[PROMPT] Copy out precisely the lines from the start of the data through the line with "Create forms in Typeform, start: Sep", and keep pictures out of it.

[RECORDS TO USE]
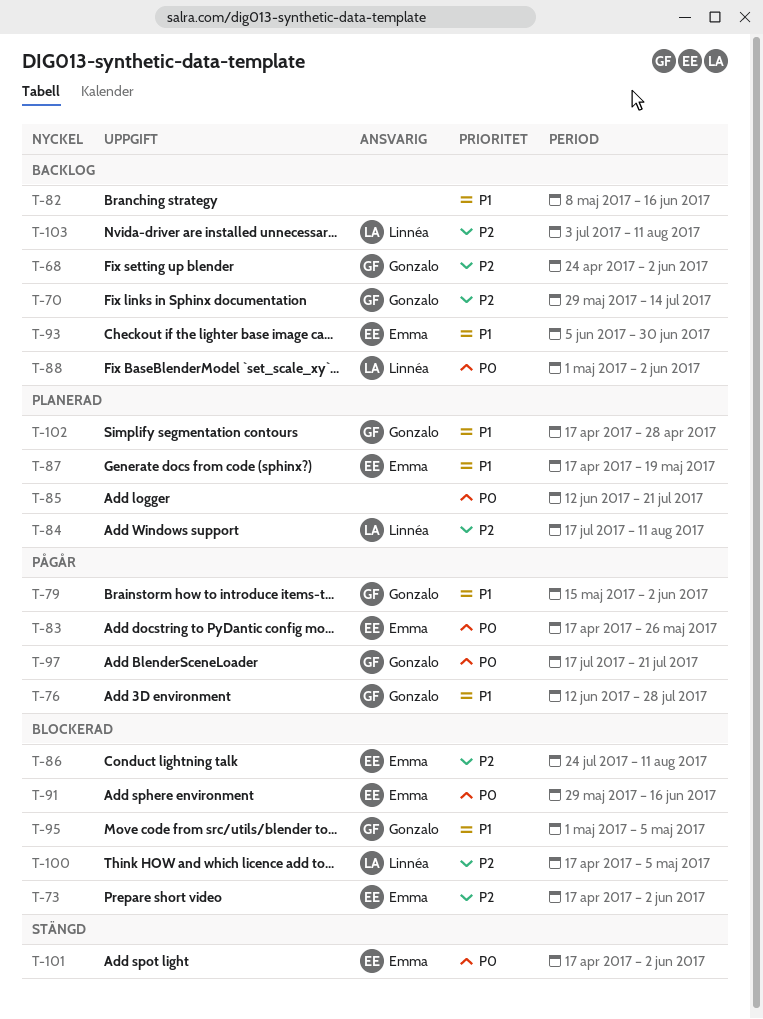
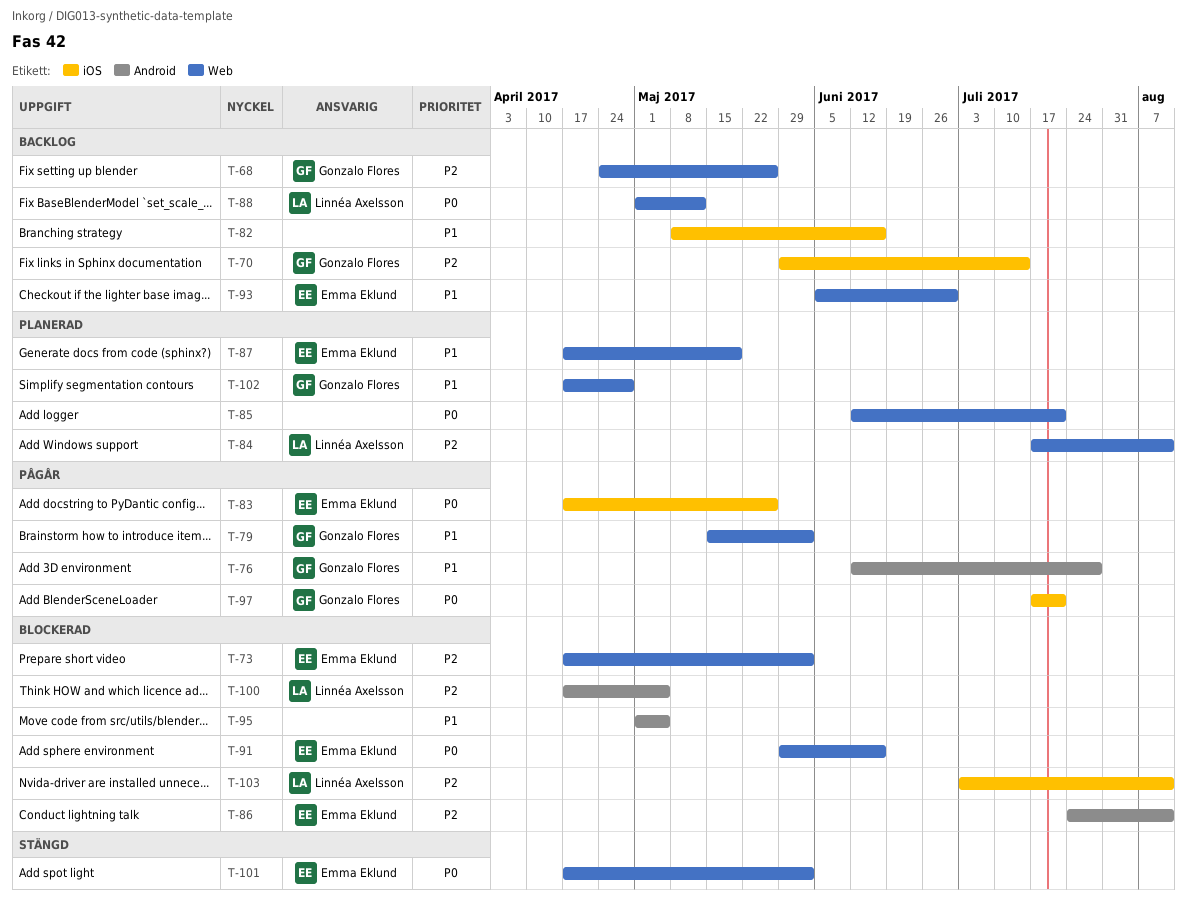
T-68, due: Jun 2 -> May 26
T-88, due: Jun 2 -> May 12
T-95, owner: Gonzalo Flores -> none
T-103, status: Backlog -> Blockerad

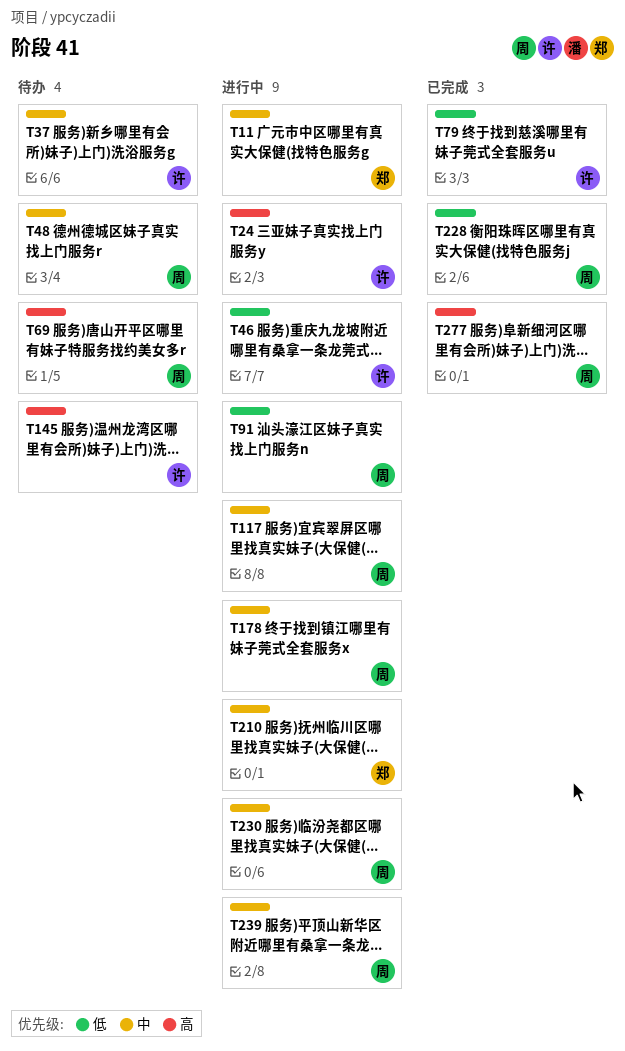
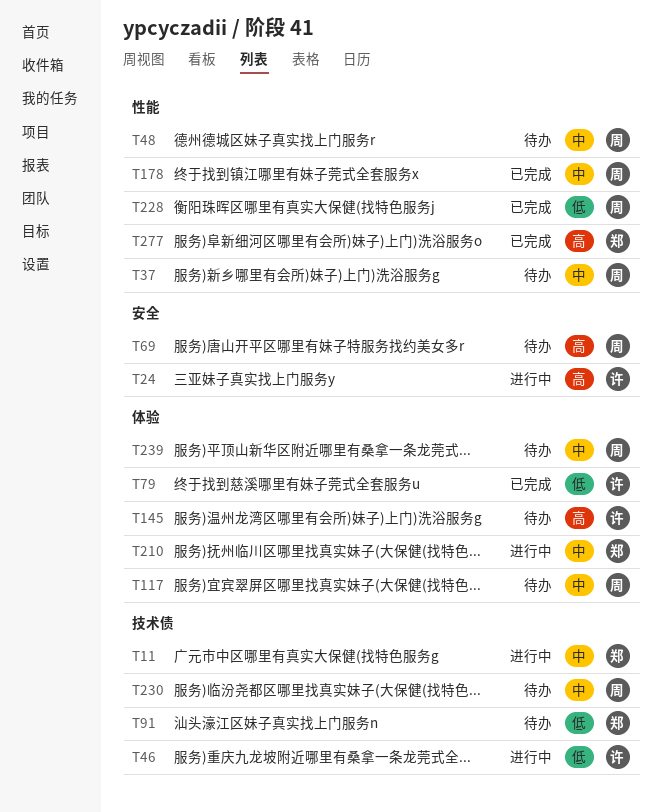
T37, owner: 许 -> 周
T91, status: 进行中 -> 待办
T91, owner: 周 -> 郑
T117, status: 进行中 -> 待办
T178, status: 进行中 -> 已完成
T230, status: 进行中 -> 待办
T239, status: 进行中 -> 待办
T277, owner: 周 -> 郑

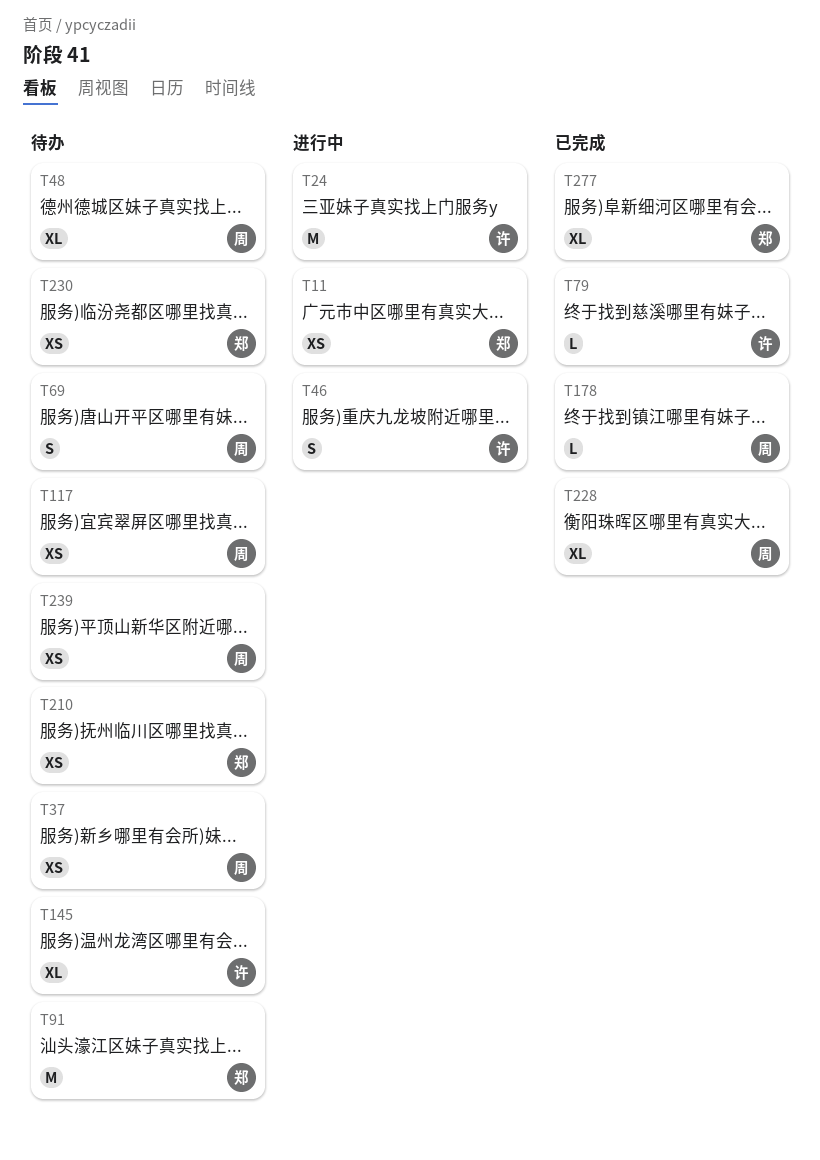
T210, status: 进行中 -> 待办
T230, owner: 周 -> 郑

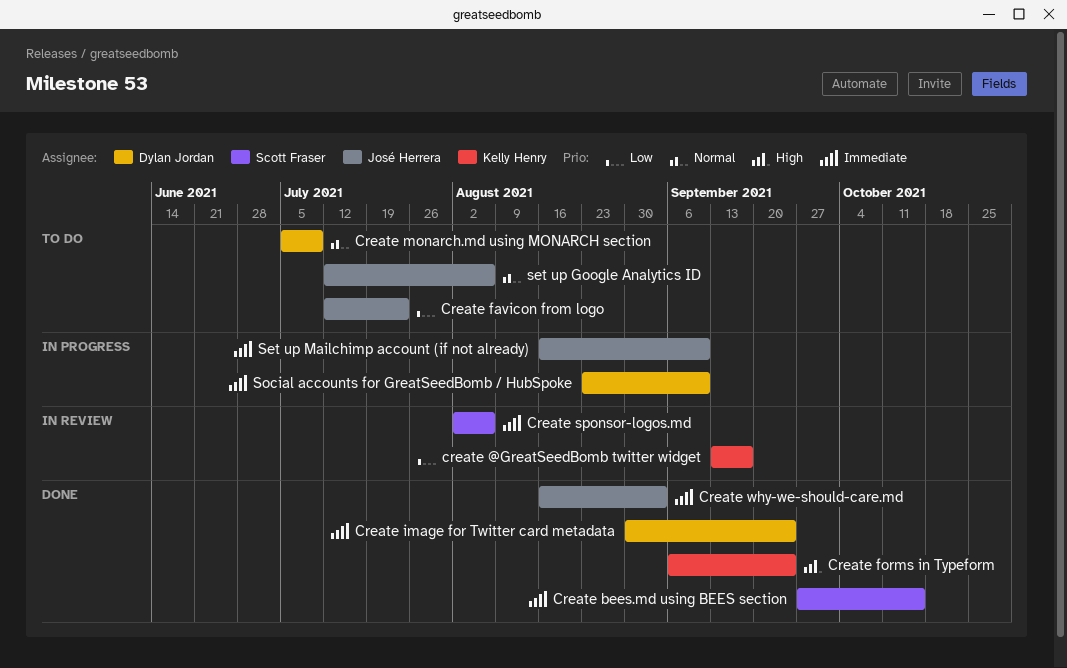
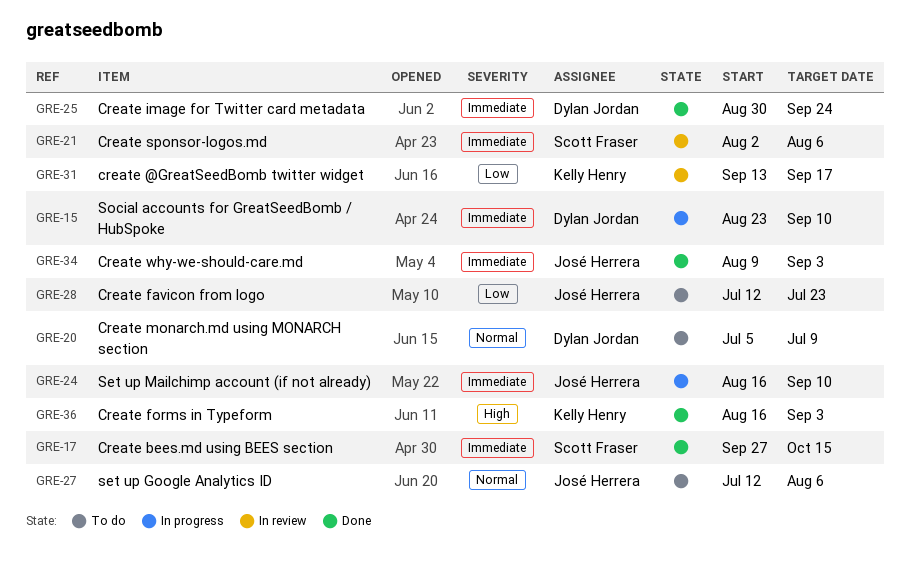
Create forms in Typeform, start: Sep 6 -> Aug 16
Create forms in Typeform, due: Sep 24 -> Sep 3
Create why-we-should-care.md, start: Aug 16 -> Aug 9

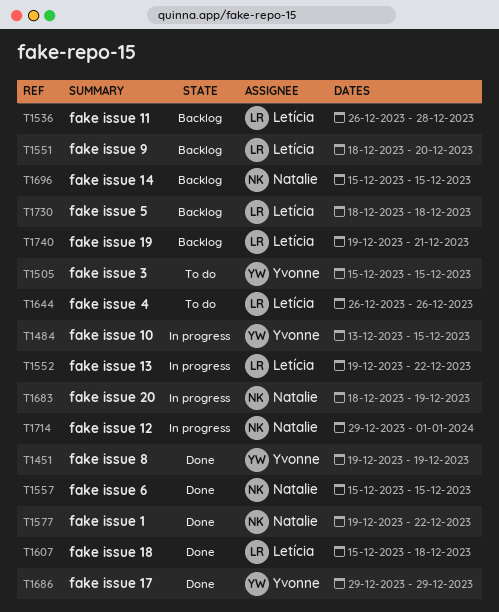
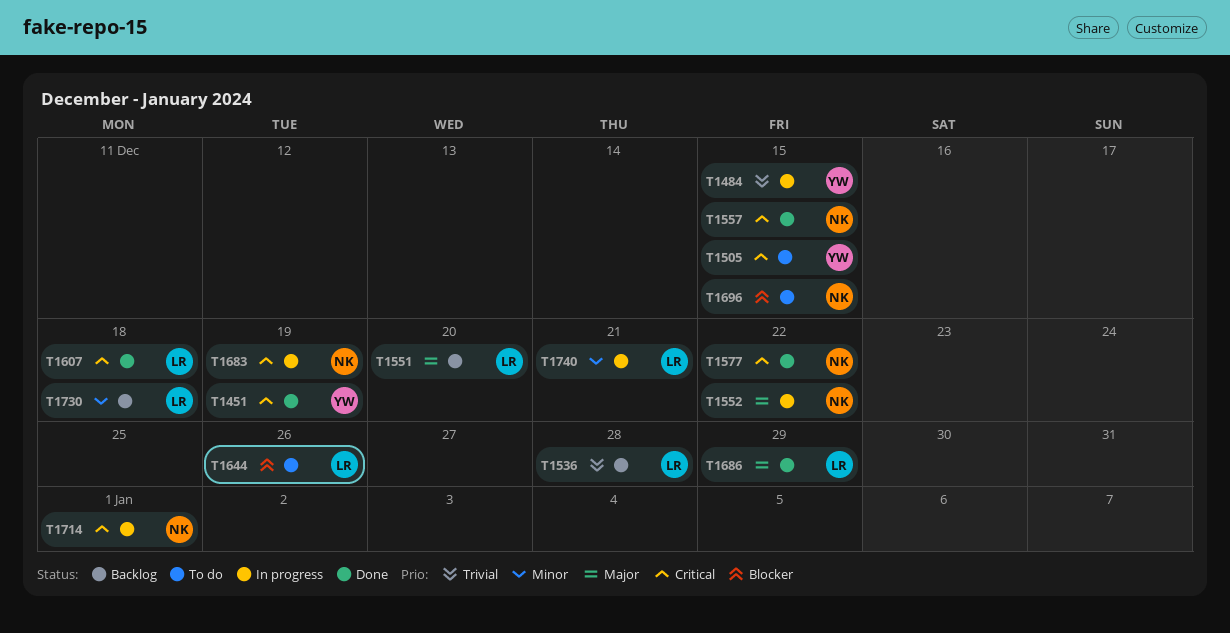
T1552, owner: Letícia -> Natalie
T1686, owner: Yvonne -> Letícia
T1696, status: Backlog -> To do
T1740, status: Backlog -> In progress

[RESULT]
T-68, due: Jun 2 -> May 26
T-88, due: Jun 2 -> May 12
T-95, owner: Gonzalo Flores -> none
T-103, status: Backlog -> Blockerad

T37, owner: 许 -> 周
T91, status: 进行中 -> 待办
T91, owner: 周 -> 郑
T117, status: 进行中 -> 待办
T178, status: 进行中 -> 已完成
T230, status: 进行中 -> 待办
T239, status: 进行中 -> 待办
T277, owner: 周 -> 郑

T210, status: 进行中 -> 待办
T230, owner: 周 -> 郑

Create forms in Typeform, start: Sep 6 -> Aug 16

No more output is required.